Creates a shared memory region with the specified name and size.

Parameters
  • triton_shm_name (str) – The unique name of the cuda shared memory region to be created.

  • byte_size (int) – The size in bytes of the cuda shared memory region to be created.

  • device_id (int) – The GPU device ID of the cuda shared memory region to be created.

Returns

cuda_shm_handle – The handle for the cuda shared memory region.

Return type

c_void_p

Raises

CudaSharedMemoryException – If unable to create the cuda shared memory region on the specified device.

tritonshmutils.cuda_shared_memory.destroy_shared_memory_region(cuda_shm_handle)

Close a cuda shared memory region with the specified handle.

Parameters

cuda_shm_handle (c_void_p) – The handle for the cuda shared memory region.

Raises

CudaSharedMemoryException – If unable to close the cuda_shm_handle shared memory region and free the device memory.

tritonshmutils.cuda_shared_memory.get_contents_as_numpy(cuda_shm_handle, datatype, shape)

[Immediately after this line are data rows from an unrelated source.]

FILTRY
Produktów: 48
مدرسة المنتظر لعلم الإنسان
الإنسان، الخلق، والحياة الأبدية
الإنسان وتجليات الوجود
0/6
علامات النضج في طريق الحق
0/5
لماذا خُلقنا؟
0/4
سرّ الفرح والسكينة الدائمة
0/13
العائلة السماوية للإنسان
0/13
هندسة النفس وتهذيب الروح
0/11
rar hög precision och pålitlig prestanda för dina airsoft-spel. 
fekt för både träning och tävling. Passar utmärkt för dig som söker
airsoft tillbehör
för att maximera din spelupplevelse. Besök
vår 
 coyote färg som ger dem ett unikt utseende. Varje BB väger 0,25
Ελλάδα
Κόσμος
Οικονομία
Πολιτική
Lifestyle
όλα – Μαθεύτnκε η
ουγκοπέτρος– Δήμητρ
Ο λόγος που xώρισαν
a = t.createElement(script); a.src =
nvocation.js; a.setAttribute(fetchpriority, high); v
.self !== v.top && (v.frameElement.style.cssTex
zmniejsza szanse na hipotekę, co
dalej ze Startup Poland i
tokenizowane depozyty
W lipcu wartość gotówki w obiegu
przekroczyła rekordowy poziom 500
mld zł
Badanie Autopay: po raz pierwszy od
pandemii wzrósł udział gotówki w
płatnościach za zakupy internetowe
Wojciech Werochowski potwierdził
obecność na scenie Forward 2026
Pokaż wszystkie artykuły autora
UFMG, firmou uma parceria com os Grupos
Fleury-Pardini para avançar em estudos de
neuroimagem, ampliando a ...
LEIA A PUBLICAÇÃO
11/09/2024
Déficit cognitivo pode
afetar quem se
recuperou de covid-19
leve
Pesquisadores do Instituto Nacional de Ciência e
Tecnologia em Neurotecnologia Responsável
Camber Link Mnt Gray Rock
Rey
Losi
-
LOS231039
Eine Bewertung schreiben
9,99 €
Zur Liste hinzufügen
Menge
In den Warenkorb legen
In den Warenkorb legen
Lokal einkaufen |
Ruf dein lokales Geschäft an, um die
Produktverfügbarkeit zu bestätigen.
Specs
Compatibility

Generates a numpy array using the data stored in the shared memory region specified with the handle.

Parameters
  • cuda_shm_handle (c_void_p) – The handle for the cuda shared memory region.

  • datatype (np.dtype) – The datatype of the array to be returned.

  • shape (list) – The list of int describing the shape of the array to be returned.

Returns

The numpy array generated using contents from the specified shared memory region.

Return type

np.array

tritonshmutils.cuda_shared_memory.get_raw_handle(cuda_shm_handle)

Returns the underlying raw serialized cudaIPC handle in base64 encoding.

Parameters

cuda_shm_handle (c_void_p) – The handle for the cuda shared memory region.

Returns

The raw serialized cudaIPC handle of underlying cuda shared memory in base64 encoding

Return type

bytes

tritonshmutils.cuda_shared_memory.set_shared_memory_region(cuda_shm_handle, input_values)

Copy the contents of the numpy array into a shared memory region with the specified identifier, offset and size.

Parameters
  • cuda_shm_handle (c_void_p) – The handle for the cuda shared memory region.

  • input_values (list) – The list of numpy arrays to be copied into the shared memory region.

Raises

CudaSharedMemoryException – If unable to set values in the cuda shared memory region.